(Short problem): Can you recast the listing below as a JSON list of strings, one string per line with blank lines omitted, using only the lines from the one containing "genus: Scrophularia" up to and including the one containing "genus: Luzula"?

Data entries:
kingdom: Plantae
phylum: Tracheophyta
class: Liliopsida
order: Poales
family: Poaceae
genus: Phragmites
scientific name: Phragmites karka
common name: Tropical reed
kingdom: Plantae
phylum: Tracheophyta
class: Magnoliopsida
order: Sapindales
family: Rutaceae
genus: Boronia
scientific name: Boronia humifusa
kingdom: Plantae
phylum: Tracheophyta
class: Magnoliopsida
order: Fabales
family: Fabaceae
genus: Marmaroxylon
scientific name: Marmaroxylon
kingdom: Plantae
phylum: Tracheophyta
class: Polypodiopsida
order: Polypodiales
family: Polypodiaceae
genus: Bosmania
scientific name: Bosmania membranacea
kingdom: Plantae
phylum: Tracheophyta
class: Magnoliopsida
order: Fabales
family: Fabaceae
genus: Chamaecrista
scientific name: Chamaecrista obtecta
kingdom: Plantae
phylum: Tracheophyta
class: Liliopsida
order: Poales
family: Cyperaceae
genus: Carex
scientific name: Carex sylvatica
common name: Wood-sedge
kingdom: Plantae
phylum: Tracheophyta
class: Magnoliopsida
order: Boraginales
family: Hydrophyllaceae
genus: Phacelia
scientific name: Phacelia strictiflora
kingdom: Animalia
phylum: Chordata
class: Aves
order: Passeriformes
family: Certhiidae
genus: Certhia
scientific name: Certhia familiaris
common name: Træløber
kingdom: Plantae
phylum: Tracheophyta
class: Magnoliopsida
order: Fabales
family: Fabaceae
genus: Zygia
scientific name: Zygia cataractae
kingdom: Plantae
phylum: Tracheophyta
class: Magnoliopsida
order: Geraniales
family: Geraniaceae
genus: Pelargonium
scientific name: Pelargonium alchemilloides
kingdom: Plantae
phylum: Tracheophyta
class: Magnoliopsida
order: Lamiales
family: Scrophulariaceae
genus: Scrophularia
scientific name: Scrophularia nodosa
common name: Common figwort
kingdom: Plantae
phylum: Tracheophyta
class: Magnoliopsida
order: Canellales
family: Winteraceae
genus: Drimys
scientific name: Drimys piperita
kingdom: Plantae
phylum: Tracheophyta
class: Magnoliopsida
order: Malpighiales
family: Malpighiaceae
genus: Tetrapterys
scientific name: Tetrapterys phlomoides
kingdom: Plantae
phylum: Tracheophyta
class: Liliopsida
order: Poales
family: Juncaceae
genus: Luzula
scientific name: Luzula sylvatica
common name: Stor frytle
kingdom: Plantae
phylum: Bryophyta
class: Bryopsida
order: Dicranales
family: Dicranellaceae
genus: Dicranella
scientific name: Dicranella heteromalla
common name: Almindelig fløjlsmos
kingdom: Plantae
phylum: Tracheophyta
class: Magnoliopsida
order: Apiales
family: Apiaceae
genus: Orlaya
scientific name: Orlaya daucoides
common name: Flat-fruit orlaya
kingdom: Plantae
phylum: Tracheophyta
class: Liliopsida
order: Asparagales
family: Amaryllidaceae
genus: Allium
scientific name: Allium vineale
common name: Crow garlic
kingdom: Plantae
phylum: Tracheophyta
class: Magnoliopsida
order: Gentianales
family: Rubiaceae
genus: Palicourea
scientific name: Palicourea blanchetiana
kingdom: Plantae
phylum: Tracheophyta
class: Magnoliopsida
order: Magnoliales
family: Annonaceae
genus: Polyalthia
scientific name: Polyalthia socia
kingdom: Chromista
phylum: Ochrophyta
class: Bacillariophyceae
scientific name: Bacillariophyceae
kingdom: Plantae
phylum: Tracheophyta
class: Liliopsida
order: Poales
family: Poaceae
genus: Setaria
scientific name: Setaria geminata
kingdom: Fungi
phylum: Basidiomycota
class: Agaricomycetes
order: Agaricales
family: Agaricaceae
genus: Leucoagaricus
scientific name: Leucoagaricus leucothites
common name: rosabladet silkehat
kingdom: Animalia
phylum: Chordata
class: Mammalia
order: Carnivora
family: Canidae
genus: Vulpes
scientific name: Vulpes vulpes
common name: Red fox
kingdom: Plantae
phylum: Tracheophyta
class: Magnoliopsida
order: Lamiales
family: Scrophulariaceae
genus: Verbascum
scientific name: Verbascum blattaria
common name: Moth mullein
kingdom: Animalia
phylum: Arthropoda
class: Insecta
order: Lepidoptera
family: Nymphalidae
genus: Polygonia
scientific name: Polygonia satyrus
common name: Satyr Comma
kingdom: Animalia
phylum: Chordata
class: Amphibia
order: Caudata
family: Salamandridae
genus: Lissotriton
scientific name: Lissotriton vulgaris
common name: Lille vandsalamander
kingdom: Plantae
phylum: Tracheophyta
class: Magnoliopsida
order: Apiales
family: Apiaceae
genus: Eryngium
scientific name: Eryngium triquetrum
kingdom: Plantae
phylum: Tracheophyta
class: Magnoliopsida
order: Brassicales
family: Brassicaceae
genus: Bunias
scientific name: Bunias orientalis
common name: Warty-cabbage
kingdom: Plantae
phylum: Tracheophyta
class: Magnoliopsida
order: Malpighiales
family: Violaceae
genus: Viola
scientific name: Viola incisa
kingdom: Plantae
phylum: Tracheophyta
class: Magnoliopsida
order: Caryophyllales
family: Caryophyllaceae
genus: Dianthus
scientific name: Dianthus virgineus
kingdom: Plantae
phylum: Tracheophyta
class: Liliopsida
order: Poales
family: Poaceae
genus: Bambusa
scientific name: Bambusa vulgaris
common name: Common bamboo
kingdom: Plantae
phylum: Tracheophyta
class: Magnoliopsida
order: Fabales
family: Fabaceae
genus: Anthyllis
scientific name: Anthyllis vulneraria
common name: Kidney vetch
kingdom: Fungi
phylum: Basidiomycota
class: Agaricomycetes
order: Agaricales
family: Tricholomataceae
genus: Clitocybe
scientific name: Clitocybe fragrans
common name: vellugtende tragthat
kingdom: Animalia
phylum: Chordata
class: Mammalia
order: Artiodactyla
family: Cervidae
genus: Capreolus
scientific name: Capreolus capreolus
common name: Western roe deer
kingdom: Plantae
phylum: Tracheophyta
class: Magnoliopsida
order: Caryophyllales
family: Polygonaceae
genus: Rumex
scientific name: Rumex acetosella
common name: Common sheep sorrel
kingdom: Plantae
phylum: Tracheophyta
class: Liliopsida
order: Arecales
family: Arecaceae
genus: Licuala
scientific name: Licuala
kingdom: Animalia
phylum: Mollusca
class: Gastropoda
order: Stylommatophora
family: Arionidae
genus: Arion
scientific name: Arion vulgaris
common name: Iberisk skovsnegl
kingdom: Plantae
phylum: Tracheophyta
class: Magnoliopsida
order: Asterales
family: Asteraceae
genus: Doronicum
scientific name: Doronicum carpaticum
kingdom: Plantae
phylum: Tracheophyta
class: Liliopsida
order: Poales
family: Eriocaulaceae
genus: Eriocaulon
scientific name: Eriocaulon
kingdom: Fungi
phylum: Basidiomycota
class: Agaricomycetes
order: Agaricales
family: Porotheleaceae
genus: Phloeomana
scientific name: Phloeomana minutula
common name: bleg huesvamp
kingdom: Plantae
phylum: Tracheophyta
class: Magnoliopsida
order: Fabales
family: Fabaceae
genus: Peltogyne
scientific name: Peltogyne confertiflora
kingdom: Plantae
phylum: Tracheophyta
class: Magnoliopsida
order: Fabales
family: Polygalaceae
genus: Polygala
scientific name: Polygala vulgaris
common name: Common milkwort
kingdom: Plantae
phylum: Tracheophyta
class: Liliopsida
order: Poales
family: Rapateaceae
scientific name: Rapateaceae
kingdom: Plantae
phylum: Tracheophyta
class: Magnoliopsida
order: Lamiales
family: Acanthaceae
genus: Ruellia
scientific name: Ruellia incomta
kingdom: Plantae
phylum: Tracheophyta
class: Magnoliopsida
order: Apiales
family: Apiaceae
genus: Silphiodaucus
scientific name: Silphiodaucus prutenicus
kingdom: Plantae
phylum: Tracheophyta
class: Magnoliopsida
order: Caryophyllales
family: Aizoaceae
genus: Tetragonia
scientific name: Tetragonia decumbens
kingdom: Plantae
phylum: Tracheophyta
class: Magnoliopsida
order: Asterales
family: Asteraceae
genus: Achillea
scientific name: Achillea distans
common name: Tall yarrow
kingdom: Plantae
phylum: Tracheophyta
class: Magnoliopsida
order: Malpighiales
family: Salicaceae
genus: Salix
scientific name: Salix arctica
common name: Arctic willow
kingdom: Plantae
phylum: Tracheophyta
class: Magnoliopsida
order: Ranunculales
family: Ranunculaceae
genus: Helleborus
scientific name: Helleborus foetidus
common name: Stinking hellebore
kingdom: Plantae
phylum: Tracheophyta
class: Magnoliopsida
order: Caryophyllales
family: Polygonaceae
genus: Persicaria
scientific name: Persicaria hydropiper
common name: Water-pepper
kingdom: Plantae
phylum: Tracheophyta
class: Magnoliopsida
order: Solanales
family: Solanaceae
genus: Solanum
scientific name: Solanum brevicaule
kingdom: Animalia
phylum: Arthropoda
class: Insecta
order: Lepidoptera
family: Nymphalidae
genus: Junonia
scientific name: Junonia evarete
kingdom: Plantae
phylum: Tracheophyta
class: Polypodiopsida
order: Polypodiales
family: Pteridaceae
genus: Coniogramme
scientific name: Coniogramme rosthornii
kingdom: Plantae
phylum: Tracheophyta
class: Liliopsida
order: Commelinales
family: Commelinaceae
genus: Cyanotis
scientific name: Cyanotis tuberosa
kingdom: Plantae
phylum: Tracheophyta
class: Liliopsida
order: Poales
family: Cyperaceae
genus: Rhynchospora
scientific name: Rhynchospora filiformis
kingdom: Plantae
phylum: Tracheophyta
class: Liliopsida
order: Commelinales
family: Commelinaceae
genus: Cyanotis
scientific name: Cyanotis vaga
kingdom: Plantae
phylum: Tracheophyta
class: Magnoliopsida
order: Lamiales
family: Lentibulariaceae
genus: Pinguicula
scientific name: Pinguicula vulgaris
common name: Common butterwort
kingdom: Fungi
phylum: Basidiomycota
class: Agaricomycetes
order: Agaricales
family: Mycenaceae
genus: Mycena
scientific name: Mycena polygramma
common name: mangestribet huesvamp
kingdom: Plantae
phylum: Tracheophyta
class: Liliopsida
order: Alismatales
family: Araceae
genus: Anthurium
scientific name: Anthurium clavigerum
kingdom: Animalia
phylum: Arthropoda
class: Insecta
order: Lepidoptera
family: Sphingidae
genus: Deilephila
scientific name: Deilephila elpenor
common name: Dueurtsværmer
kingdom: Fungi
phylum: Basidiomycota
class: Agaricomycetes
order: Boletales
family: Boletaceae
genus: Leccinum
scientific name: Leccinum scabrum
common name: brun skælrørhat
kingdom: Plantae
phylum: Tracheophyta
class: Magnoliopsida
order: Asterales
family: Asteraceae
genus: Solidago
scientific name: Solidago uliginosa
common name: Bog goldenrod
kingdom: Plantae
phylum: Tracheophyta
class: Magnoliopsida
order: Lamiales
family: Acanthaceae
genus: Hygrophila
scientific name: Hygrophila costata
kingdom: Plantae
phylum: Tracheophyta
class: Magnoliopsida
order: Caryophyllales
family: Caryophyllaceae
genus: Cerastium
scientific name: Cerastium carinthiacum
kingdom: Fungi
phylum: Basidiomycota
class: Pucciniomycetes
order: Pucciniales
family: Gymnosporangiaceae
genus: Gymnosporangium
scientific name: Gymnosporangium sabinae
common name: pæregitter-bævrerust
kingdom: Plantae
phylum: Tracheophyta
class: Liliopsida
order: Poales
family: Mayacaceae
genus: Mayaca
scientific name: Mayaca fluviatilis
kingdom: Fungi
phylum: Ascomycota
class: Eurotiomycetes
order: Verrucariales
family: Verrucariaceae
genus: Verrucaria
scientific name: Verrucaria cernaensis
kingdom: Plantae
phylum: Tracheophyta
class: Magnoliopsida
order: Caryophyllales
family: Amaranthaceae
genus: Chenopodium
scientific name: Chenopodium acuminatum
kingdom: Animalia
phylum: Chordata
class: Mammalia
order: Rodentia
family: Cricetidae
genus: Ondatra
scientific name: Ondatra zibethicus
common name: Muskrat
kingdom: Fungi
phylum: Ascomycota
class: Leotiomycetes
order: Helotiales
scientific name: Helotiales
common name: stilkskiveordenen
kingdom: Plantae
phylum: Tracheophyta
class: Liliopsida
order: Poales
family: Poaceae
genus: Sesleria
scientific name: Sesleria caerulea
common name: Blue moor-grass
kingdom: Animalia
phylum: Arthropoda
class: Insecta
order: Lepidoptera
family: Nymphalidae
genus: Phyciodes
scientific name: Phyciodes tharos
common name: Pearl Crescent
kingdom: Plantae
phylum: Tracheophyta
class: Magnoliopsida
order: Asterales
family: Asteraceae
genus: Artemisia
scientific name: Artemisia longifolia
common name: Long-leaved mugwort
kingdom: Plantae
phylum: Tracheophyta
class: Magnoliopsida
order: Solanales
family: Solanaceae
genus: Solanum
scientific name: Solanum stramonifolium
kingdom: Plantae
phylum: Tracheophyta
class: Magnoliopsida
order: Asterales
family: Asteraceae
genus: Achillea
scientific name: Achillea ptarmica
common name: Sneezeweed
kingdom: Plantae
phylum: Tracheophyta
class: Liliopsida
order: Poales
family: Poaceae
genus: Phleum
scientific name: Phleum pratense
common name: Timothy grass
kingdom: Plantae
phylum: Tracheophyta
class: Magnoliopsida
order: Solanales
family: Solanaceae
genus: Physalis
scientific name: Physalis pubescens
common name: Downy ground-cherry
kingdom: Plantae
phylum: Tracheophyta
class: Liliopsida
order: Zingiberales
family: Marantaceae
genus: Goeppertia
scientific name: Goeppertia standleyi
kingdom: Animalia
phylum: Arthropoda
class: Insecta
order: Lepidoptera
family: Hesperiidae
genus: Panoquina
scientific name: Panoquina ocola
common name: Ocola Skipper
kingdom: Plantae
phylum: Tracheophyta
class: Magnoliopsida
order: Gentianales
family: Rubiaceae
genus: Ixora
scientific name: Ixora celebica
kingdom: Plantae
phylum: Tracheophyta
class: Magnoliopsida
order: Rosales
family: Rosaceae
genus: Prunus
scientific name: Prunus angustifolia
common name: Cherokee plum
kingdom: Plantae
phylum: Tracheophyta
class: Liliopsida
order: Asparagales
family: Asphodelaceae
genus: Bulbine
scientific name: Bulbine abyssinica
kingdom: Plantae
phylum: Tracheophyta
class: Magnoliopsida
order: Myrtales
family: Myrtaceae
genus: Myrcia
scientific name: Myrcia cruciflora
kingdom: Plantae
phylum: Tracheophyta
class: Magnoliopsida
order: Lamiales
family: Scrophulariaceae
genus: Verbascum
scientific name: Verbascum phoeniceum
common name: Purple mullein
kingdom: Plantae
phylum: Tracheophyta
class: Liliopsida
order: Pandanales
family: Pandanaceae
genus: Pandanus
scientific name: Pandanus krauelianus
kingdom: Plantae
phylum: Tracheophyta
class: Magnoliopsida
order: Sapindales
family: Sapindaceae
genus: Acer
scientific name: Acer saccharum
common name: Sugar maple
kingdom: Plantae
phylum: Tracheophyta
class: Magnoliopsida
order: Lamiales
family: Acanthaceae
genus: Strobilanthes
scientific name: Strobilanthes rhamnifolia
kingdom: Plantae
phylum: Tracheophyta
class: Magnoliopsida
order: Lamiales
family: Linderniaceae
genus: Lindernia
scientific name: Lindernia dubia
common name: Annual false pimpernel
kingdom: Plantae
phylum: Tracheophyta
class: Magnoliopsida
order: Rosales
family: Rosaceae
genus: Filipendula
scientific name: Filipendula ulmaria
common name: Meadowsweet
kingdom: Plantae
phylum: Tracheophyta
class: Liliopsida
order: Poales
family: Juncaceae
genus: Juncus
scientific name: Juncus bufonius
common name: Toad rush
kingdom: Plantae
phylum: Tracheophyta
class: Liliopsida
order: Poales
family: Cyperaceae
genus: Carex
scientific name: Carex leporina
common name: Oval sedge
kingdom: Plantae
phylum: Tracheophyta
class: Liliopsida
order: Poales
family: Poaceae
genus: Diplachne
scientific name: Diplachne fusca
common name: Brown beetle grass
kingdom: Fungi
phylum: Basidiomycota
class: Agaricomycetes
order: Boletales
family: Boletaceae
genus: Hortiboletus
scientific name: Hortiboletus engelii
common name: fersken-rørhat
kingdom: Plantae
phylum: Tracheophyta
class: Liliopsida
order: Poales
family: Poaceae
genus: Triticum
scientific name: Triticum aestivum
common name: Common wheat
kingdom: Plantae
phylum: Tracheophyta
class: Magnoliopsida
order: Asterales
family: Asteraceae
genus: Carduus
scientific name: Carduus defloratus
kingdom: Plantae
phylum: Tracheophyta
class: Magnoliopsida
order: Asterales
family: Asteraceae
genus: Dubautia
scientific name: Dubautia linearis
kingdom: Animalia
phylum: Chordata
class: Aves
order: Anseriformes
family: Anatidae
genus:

(Written response):
[
  "genus: Scrophularia",
  "scientific name: Scrophularia nodosa",
  "common name: Common figwort",
  "kingdom: Plantae",
  "phylum: Tracheophyta",
  "class: Magnoliopsida",
  "order: Canellales",
  "family: Winteraceae",
  "genus: Drimys",
  "scientific name: Drimys piperita",
  "kingdom: Plantae",
  "phylum: Tracheophyta",
  "class: Magnoliopsida",
  "order: Malpighiales",
  "family: Malpighiaceae",
  "genus: Tetrapterys",
  "scientific name: Tetrapterys phlomoides",
  "kingdom: Plantae",
  "phylum: Tracheophyta",
  "class: Liliopsida",
  "order: Poales",
  "family: Juncaceae",
  "genus: Luzula"
]